▶ TASK TO CARRY OUT: Reproduce precisely the lines between the start of the data below and the line with "46: (360, 249, 11.20)", both included.

TASK INPUTS: Begin

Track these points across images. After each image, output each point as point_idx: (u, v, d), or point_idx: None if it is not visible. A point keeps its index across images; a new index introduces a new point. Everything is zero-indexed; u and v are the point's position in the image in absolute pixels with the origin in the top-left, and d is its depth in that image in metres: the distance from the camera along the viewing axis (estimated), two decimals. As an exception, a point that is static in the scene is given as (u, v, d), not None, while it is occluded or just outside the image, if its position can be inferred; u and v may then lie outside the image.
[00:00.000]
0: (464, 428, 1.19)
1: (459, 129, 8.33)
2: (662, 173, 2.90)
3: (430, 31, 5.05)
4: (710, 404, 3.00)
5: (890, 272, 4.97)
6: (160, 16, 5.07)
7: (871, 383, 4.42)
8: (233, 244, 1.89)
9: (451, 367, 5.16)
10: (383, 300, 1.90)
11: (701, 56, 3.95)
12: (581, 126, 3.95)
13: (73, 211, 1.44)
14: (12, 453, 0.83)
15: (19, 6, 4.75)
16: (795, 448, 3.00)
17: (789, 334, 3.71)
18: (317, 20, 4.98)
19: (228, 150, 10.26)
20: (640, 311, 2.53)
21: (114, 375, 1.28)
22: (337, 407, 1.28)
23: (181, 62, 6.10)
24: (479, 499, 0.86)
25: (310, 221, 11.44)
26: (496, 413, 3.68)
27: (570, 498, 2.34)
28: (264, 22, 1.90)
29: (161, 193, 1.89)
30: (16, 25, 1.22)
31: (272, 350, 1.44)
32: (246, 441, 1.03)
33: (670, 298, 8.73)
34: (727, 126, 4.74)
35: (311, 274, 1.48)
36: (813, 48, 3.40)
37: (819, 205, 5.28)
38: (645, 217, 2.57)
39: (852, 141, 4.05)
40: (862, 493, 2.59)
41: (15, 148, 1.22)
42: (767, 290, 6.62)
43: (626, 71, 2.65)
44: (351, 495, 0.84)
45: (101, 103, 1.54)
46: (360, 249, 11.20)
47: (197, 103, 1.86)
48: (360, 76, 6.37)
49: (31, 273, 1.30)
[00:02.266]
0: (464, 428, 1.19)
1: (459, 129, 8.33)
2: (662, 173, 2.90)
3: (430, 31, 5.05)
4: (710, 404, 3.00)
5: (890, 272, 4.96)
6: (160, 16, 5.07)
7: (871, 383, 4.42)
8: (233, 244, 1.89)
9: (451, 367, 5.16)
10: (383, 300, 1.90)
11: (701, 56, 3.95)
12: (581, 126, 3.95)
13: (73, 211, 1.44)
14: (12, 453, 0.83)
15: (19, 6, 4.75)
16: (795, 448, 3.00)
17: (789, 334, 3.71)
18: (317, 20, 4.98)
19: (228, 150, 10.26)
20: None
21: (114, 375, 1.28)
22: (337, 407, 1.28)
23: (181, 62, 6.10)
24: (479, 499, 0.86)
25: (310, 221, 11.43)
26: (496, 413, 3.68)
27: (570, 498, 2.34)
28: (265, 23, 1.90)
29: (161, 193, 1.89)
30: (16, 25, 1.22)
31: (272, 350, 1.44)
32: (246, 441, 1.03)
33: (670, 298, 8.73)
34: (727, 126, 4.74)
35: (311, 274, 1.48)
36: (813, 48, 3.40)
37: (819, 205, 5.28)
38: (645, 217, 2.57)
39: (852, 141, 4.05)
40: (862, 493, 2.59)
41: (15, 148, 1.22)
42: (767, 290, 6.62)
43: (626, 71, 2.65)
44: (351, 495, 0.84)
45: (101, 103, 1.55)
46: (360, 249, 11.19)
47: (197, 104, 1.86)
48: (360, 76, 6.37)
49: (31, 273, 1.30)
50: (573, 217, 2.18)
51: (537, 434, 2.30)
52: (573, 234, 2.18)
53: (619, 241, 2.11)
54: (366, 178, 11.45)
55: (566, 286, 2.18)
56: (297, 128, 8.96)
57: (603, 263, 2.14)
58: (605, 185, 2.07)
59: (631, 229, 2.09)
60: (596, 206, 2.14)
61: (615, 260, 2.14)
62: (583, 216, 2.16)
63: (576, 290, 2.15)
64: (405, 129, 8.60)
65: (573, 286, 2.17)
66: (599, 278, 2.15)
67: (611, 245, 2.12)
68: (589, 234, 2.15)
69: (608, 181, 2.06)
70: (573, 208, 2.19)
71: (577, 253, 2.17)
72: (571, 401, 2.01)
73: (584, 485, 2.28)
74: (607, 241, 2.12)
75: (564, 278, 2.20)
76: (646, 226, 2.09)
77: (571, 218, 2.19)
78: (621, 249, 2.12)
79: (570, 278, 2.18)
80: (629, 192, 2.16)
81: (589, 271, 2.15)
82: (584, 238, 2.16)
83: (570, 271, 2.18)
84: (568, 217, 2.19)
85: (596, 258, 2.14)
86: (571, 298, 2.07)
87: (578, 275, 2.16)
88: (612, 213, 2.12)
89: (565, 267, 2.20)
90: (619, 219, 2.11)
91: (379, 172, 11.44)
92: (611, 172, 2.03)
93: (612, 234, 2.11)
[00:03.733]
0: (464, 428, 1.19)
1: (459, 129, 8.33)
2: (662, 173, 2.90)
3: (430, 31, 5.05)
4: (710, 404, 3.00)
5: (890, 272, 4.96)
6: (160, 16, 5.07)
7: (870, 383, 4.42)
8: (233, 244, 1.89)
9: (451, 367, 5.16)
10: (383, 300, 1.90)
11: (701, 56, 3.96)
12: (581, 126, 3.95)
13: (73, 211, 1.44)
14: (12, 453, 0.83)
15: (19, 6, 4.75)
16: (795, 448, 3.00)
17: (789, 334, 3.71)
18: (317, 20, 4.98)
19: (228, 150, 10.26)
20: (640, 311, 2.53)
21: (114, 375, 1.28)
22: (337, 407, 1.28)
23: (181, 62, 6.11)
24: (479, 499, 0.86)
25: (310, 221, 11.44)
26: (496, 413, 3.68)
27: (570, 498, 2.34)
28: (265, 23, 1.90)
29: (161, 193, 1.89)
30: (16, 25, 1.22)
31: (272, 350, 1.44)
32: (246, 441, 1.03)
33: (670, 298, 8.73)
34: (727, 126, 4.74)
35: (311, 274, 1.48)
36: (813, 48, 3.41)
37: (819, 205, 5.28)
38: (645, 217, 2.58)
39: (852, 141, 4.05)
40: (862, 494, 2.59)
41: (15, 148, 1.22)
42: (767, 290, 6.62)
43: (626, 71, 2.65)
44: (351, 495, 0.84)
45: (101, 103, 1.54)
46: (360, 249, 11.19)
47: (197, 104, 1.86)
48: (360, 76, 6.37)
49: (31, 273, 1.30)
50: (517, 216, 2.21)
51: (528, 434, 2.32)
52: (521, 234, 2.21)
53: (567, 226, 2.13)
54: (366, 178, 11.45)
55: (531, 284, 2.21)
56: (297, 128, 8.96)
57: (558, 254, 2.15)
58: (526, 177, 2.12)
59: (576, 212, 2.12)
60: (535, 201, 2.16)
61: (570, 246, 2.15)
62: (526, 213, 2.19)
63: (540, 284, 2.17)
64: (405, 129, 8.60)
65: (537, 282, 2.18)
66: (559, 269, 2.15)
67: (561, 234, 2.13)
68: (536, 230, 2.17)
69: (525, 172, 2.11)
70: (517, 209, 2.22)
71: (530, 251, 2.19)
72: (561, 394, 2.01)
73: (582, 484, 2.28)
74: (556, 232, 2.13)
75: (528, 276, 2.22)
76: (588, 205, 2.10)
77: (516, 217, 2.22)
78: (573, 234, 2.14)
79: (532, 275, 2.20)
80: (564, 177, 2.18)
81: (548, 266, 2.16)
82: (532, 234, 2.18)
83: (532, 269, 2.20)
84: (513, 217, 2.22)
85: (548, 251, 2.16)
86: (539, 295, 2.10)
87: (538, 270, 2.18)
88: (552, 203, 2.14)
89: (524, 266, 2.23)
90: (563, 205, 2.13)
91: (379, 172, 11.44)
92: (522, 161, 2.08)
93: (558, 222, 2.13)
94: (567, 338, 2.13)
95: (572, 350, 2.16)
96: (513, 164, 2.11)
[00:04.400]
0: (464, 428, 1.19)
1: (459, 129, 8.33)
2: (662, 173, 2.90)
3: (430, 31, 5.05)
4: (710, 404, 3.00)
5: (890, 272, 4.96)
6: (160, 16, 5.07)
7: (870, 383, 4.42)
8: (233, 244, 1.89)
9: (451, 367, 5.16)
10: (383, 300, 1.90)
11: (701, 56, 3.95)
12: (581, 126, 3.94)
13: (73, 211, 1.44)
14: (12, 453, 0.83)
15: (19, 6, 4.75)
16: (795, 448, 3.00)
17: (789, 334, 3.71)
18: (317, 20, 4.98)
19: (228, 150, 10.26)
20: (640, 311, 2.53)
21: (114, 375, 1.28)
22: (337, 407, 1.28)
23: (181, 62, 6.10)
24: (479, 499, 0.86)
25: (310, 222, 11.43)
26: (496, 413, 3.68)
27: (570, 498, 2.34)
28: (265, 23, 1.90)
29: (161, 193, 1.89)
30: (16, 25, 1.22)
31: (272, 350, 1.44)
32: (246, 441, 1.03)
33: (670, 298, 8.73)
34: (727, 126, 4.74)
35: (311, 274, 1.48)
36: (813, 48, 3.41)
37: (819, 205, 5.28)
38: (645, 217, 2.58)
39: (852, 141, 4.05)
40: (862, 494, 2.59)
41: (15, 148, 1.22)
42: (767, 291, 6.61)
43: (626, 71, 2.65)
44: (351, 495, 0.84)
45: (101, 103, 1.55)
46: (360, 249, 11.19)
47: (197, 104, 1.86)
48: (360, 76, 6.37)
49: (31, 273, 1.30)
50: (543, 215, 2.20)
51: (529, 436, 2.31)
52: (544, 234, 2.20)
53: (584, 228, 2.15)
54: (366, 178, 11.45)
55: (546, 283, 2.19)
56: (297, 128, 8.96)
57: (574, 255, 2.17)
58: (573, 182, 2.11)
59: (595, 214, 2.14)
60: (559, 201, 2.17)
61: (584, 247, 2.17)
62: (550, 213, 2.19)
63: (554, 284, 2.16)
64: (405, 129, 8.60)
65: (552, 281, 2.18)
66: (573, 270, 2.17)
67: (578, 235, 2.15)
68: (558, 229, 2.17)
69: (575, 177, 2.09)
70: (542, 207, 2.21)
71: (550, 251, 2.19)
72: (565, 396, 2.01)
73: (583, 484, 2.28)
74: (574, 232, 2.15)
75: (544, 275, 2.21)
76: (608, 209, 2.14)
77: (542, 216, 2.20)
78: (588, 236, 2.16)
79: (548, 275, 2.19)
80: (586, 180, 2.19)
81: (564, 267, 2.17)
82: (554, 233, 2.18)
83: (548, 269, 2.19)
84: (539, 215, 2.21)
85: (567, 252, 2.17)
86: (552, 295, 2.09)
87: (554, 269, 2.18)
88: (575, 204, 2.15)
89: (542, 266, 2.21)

TASK INPUTS: End

▶ THE ANSWER:
Track these points across images. After each image, output each point as point_idx: (u, v, d), or point_idx: None if it is not visible. A point keeps its index across images; a new index introduces a new point. Everything is zero-indexed; u and v are the point's position in the image in absolute pixels with the origin in the top-left, and d is its depth in that image in metres: the distance from the camera along the viewing axis (estimated), two decimals. As an exception, a point that is static in the scene is given as (u, v, d), not None, while it is occluded or just outside the image, if its position can be inferred; u and v may then lie outside the image.
[00:00.000]
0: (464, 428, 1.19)
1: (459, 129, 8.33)
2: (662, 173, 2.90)
3: (430, 31, 5.05)
4: (710, 404, 3.00)
5: (890, 272, 4.97)
6: (160, 16, 5.07)
7: (871, 383, 4.42)
8: (233, 244, 1.89)
9: (451, 367, 5.16)
10: (383, 300, 1.90)
11: (701, 56, 3.95)
12: (581, 126, 3.95)
13: (73, 211, 1.44)
14: (12, 453, 0.83)
15: (19, 6, 4.75)
16: (795, 448, 3.00)
17: (789, 334, 3.71)
18: (317, 20, 4.98)
19: (228, 150, 10.26)
20: (640, 311, 2.53)
21: (114, 375, 1.28)
22: (337, 407, 1.28)
23: (181, 62, 6.10)
24: (479, 499, 0.86)
25: (310, 221, 11.44)
26: (496, 413, 3.68)
27: (570, 498, 2.34)
28: (264, 22, 1.90)
29: (161, 193, 1.89)
30: (16, 25, 1.22)
31: (272, 350, 1.44)
32: (246, 441, 1.03)
33: (670, 298, 8.73)
34: (727, 126, 4.74)
35: (311, 274, 1.48)
36: (813, 48, 3.40)
37: (819, 205, 5.28)
38: (645, 217, 2.57)
39: (852, 141, 4.05)
40: (862, 493, 2.59)
41: (15, 148, 1.22)
42: (767, 290, 6.62)
43: (626, 71, 2.65)
44: (351, 495, 0.84)
45: (101, 103, 1.54)
46: (360, 249, 11.20)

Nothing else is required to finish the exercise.